Der Autor schließt sein Buch mit relevanten Herausforderungen für weitere relationstheoretische Forschung ab. Er argumentiert deren normative und gesellschaftliche Dimensionen, erkundet Notwendigkeiten transdisziplinärer Zugänge und skizziert einen komplementären Denkstil, der nicht nur epistemologisch, sondern auch für das Lernen Erwachsener bedeutsam sein kann.

„Relational Reframe“ ist eine facettenreiche, originelle und fundierte theoretische Arbeit, die erkenntnistheoretisch Interessierte anspricht, empirisch Forschende aber ebenso explizit adressiert und dazu anregt, sich einer Debatte um das Zusammenspiel von Theorie und Empirie auszusetzen. Die Diskussion des Verhältnisses von Substanz und Relation eröffnet differenzierte Blicke auf unterschiedlichste Forschungsgegenstände, was durch das Beispiel der Migrationsforschung plausibel nachvollziehbar gemacht wird. Die Lektüre ist sehr voraussetzungsvoll – zuweilen macht es der Autor den Lesenden nicht gerade leicht, in der großen Fülle an Themen und Argumentationssträngen den zentralen Anliegen des Buches zu folgen. Jedoch besticht die Publikation gleichzeitig gerade durch ihre vielfältigen, komplexen Perspektiven und Themen.

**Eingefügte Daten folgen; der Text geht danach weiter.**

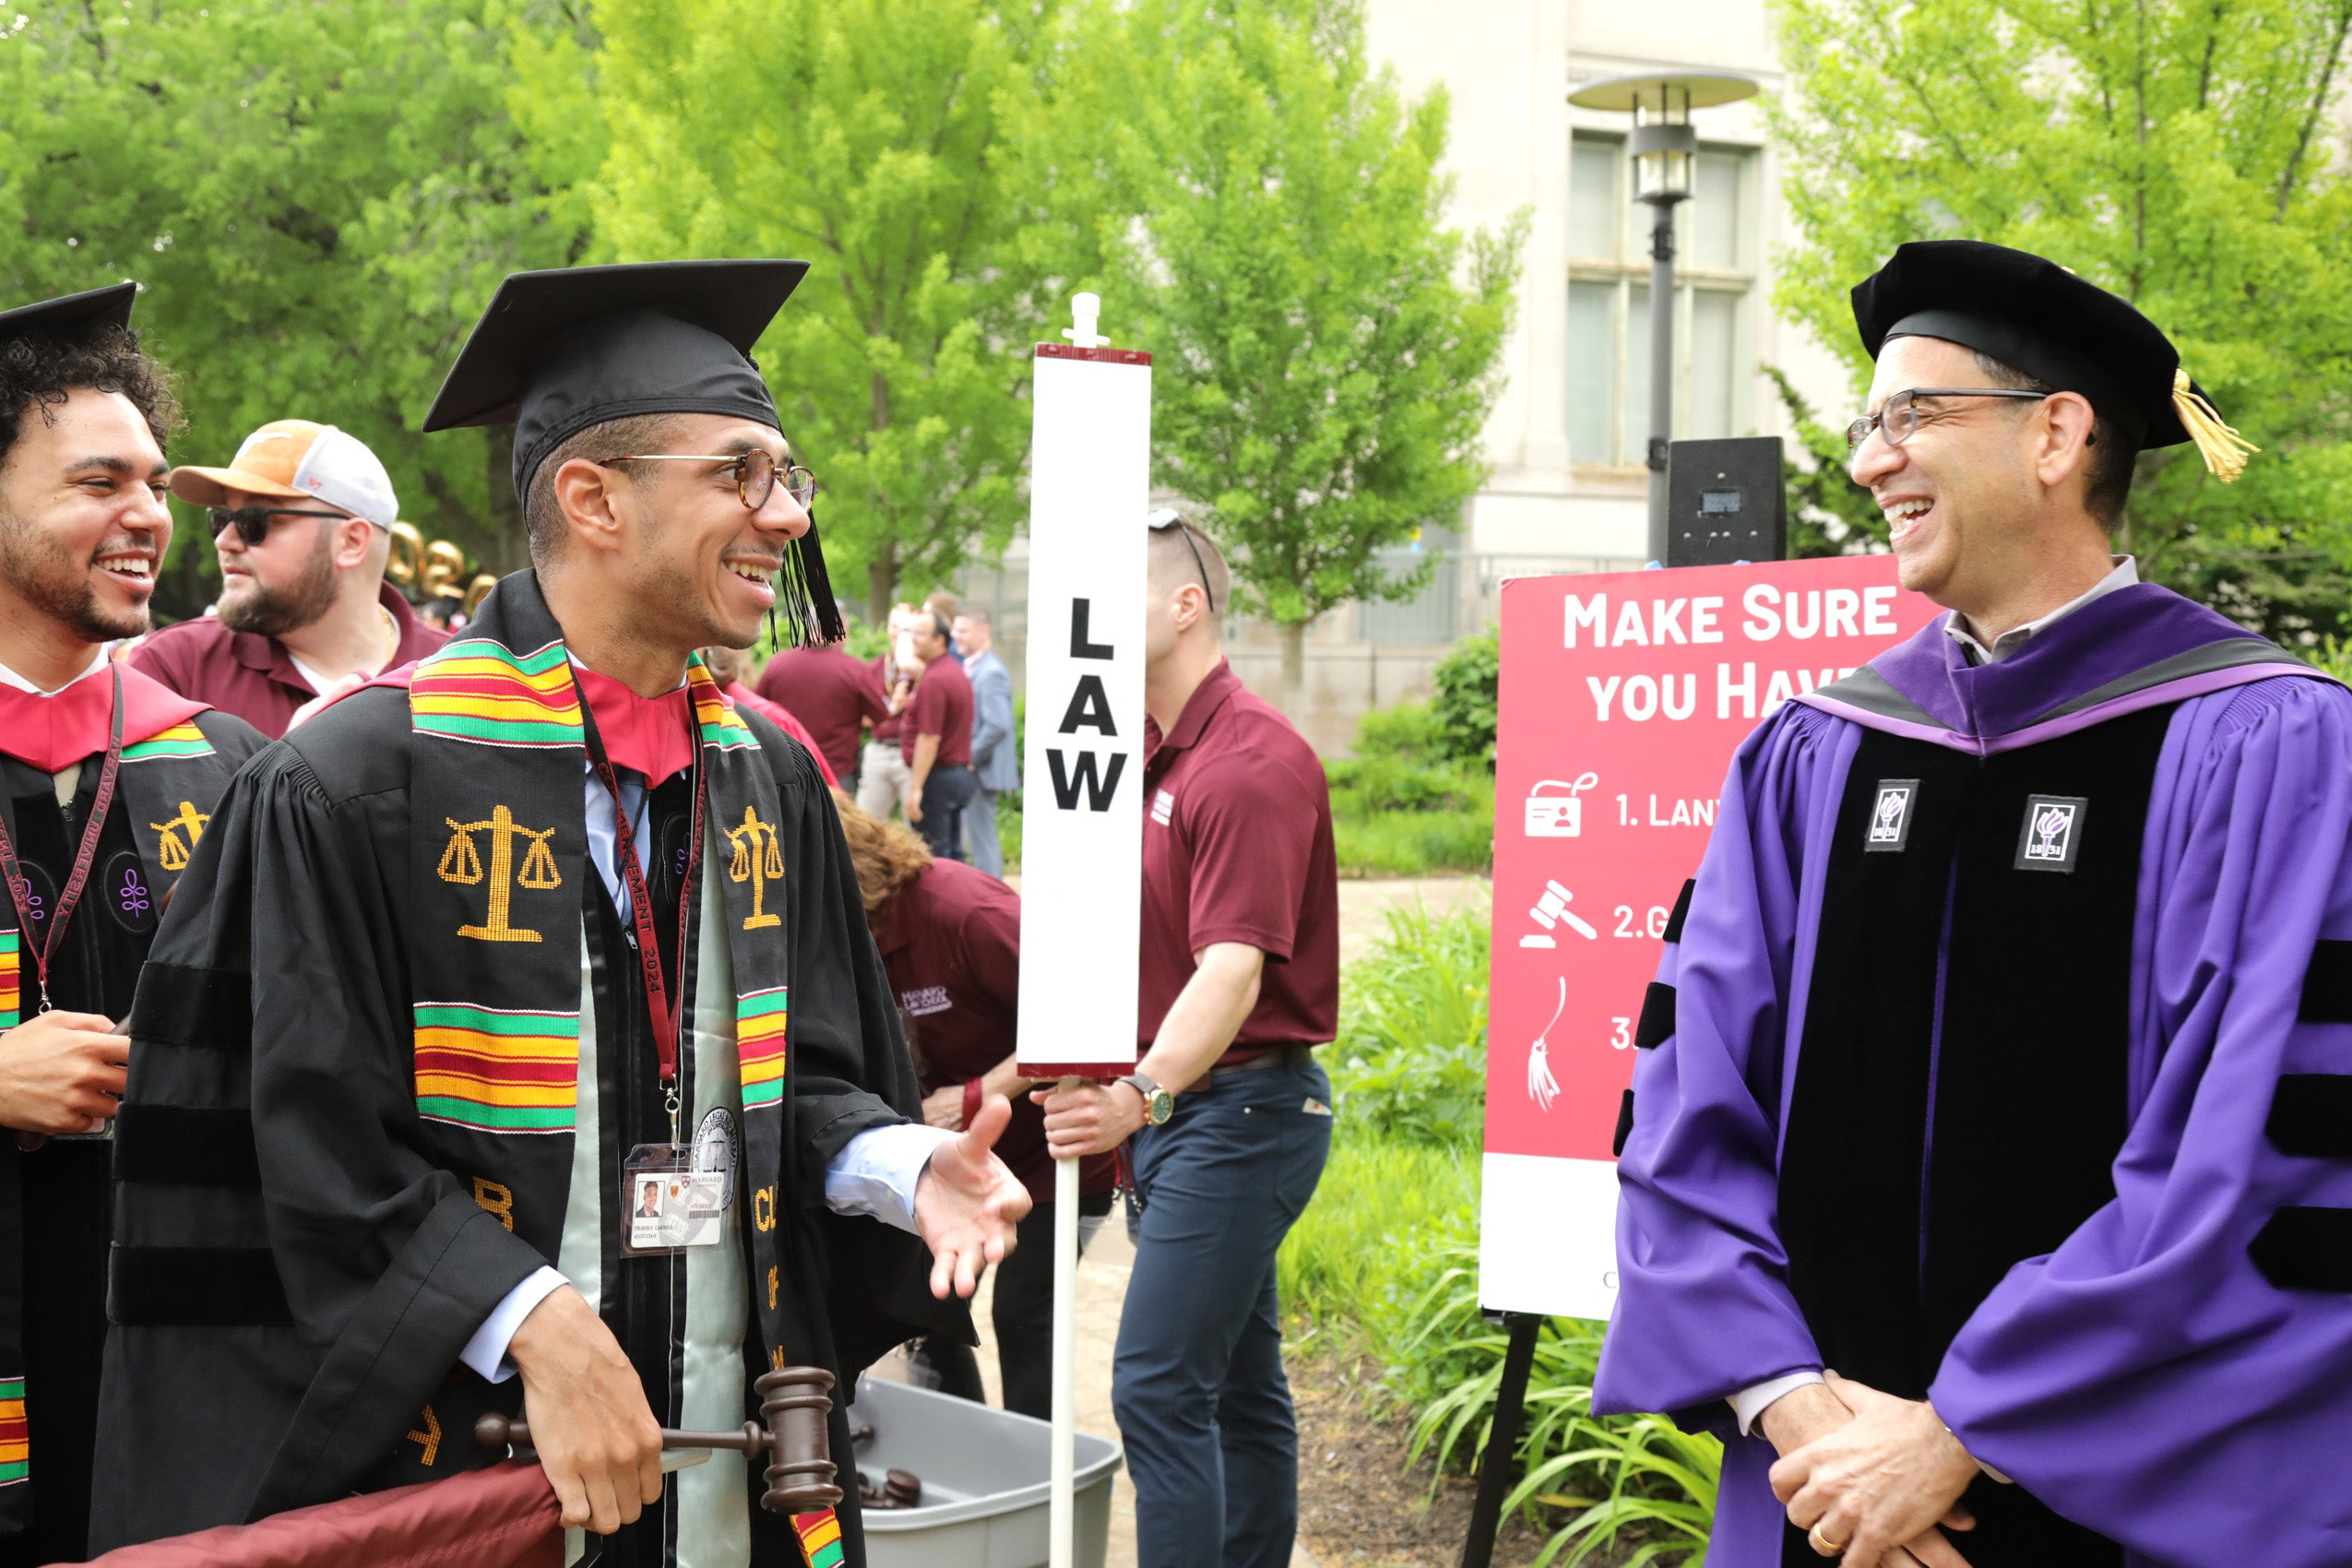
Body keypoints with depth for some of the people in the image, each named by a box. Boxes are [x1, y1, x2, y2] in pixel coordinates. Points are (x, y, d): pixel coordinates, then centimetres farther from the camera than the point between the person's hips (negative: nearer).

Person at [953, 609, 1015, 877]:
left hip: (981, 772, -10)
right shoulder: (970, 668, 15)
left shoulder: (992, 673, -16)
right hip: (967, 770, 10)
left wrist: (970, 757, -19)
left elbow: (997, 726, -25)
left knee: (981, 838, -6)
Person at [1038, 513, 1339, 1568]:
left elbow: (1233, 969, -28)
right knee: (1235, 1389, 13)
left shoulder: (1252, 763, -17)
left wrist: (1145, 1092, -40)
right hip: (1172, 1112, 10)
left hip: (1236, 1111, -10)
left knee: (1157, 1385, -14)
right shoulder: (1152, 758, 15)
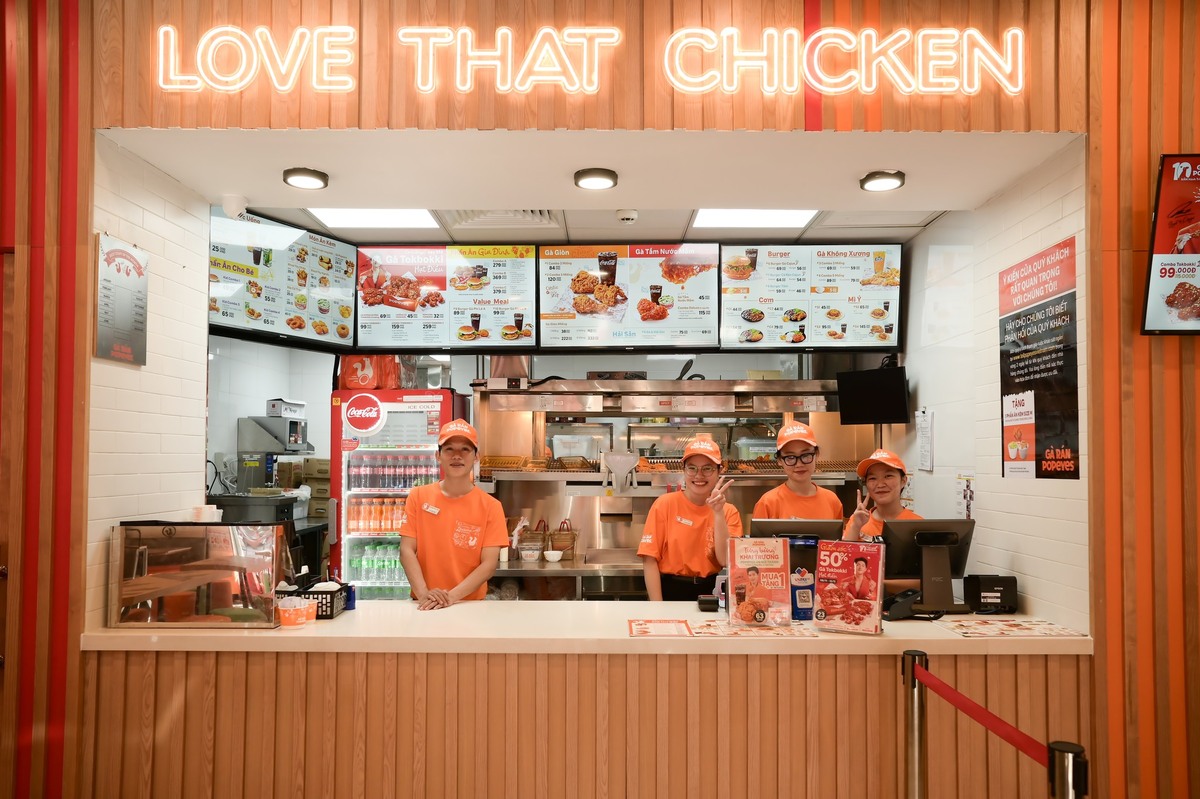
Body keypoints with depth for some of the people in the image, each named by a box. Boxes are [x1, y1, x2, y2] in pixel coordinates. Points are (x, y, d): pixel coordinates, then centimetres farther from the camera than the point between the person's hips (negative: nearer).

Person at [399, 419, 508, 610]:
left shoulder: (490, 506, -3)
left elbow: (489, 563, -6)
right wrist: (423, 593, -15)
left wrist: (453, 596, -17)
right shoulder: (418, 496, 2)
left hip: (471, 604, 0)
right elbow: (407, 550, -2)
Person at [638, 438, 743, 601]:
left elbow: (726, 560, -7)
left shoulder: (729, 512, 4)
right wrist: (658, 608, -11)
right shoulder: (665, 504, -2)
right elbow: (650, 559, -5)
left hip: (710, 594, 1)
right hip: (670, 592, -1)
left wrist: (718, 513, -13)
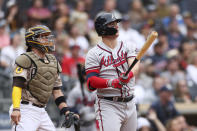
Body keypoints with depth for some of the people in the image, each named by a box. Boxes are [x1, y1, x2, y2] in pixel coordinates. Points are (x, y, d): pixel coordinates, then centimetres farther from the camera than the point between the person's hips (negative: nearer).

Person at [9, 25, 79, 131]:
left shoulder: (52, 61, 18)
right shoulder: (26, 60, -6)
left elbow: (56, 90, 21)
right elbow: (17, 86, -15)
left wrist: (66, 112, 14)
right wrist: (16, 109, -27)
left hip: (41, 111, 8)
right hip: (26, 110, -8)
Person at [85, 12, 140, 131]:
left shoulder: (128, 47, 10)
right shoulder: (94, 53, -1)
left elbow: (135, 65, -10)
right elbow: (91, 82, -10)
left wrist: (130, 75, -33)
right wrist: (111, 83, -28)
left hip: (130, 104, 5)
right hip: (108, 106, -5)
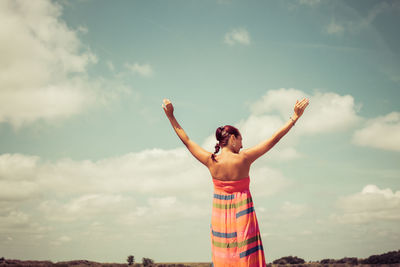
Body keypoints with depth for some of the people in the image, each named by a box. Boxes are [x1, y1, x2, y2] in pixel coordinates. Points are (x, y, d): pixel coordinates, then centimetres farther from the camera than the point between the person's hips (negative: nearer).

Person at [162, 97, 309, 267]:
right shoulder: (244, 159, -13)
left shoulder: (211, 161, -6)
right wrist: (295, 117, -4)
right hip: (242, 214, -3)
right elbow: (274, 139, -9)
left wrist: (170, 116, 11)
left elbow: (186, 140, 4)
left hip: (220, 217, 3)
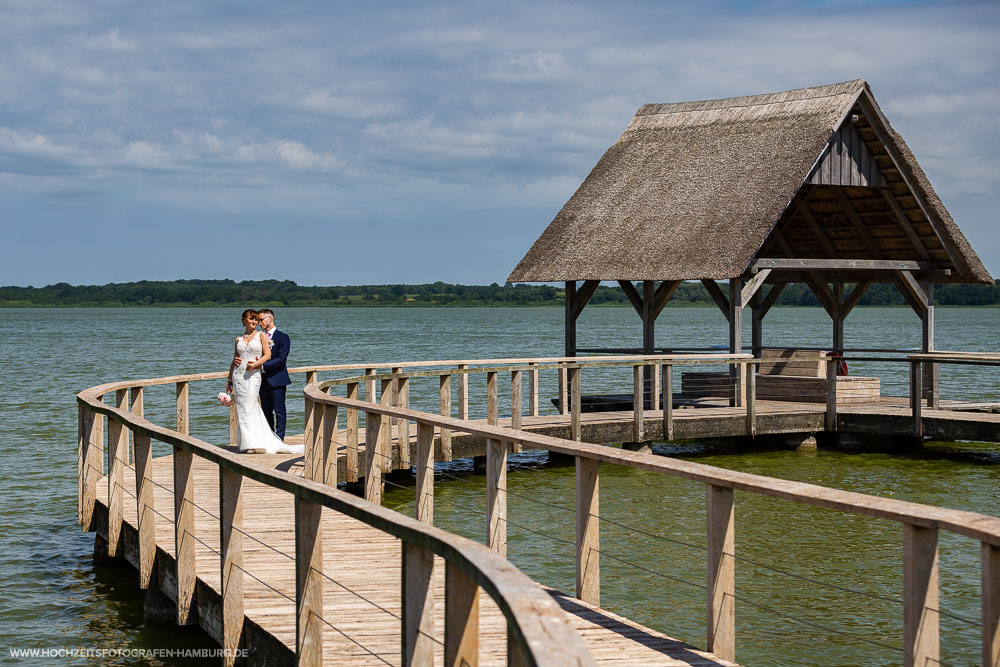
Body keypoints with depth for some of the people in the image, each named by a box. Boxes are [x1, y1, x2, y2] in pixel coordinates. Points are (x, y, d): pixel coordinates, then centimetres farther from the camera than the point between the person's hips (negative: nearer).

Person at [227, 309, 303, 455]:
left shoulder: (261, 335, 4)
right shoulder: (239, 339, 14)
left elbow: (267, 355, -3)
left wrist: (255, 364, -17)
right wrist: (229, 379, 17)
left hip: (253, 375, -3)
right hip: (238, 375, 3)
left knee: (249, 407, -10)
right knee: (241, 407, 1)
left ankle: (253, 443, -8)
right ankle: (245, 442, 6)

Das Buch kann als ein Plädoyer für die Hinwendung zu epistemologischen Grundfragen und grundlagentheoretischer Vergewisserung in der Erwachsenenbildungswissenschaft verstanden werden. Es ist dem Autor ein Anliegen, dass „kategoriale Sensibilität“ auch in methodologische Konsequenzen mündet und in der empirischen Forschung Niederschlag findet. Letztlich wird hiermit nachdrücklich eine epistemologische sowie politische Verantwortung von wissenschaftlich Tätigen eingemahnt.